The third role the reserve medical company played, was that of “convalescent station” /”auxiliary treatment station”/ “division rest center”. These three names are used in different documents, describing the same function. The reserve company was the medical station, where many of the casualties from the frontline medical companies were brought when it was thought that they might recover enough within a few days, to be able to be returned to the front again.

46thAMB AAR division rest center:

AAR Division Rest Area

Division Surgeon Journal 1944-auxillary treatment station:

This included the bulk of the combat exhaustion cases. The center was therefore supervised by the division neuropsychiatrist, Major Mericle.
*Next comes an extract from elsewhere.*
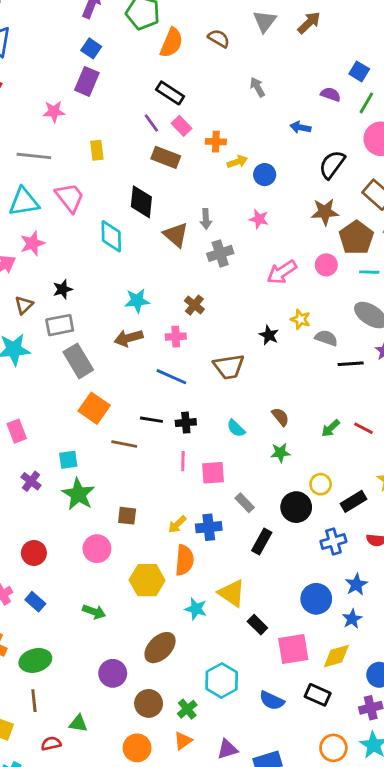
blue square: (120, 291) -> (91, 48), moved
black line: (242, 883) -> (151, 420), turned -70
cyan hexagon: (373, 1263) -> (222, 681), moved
From here, men were sent back to the front whenever possible. When they did not recover sufficiently in a few days, they were evacuated back to the third echelon medical installations.

Evacuating the wounded from all the clearing platoons were ambulances of the (Third) Army. Starting the third echelon of the Chain of Evacuation, these ambulances would collect the wounded and transport them to (Third Army) Field Hospitals or Evacuation Hospitals. During their assignment to a division, the personnel of these ambulances was “attached for rations only”, meaning that the medical company mess received extra rations to feed the ambulance teams (just like it would for any attached Chaplains).
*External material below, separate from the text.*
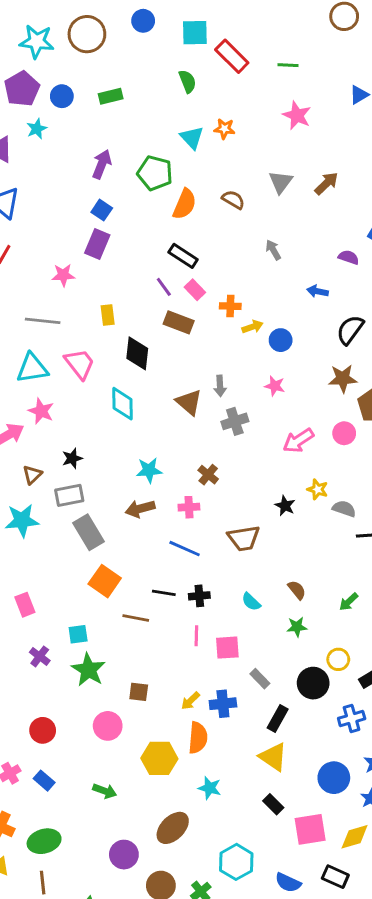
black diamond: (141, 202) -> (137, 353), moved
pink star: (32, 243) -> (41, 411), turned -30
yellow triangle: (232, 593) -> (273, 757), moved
Having these ambulances at the clearing stations, meant that casualties could be evacuated as soon as their medical condition allowed, without the need to wait for the arrival of the evacuating ambulances.

Jim Sanders was one of the ambulance drivers in the 585th Ambulance Company (mtr.). In his book, Saving Lives, Saving Memories: A 19-Year Old Ambulance Driver in the Wake of Patton’s Army, he describes his experiences on his first assignment, evacuating the casualties of the 4th Armored Division:

“As ambulance drivers it would be our job to take wounded soldiers, who had already been given emergency treatment by front-line medics in hastily set-up aid stations [clearing stations], back to the nearest evacuation (“evac”) hospital for more extensive treatment. We would be, so to speak, taxi drivers for battle casualties, transporting wounded soldiers who might still be patched up and returned to service, or at least not returned home in coffins.

That same night Captain Brawerman decided to take our platoon of ten ambulances to find the battalion aid station [clearing station] of the Fourth Armored unit, to whom we’d now been officially assigned.

[..] The aid station was set up next to an extensive field bordered by trees, whose grass was stained with blood fresh enough that it glistened bright red. Driving onto the field, we lined up our ambulances and immediately began to take on wounded, two on each side of the interior, one above the other. Our first load included a soldier on the lower right litter whose head was wrapped with a bandage soaked through with blood. A medical officer came by, peered in and said, “Pull him out-he’s dead.” Through the years I’ve wondered who that soldier was, and about the family he would return to in a casket. But with no time to reflect, we simply removed the dead man, gently laid him on the grassy field and loaded another wounded soldier in his place. And with that we started back to an evac hospital in Normandy, newly initiated into the harsh realities of war.” (page 41, 43).

The 585th Ambulance Company (mtr.) was first assigned to the 4th Armored from August 1st to August 12th, 1944, with a platoon each attached to Companies A and B of the 46th AMB. In the course of the War, it would be reassigned a couple of times to provide third echelon evacuation.

Division Surgeon Journal 585th Amb. Co:

Division Surgeon Journal 1944-585th Ambulance Co

 

Between July 1944 and May 1945, the medical companies of the 46th AMB treated a total of 20.016 patients of whom 14.912 were of the 4th AD. A total of 3850 patients were able to return to their units after treatment in the 46th AMB medical stations.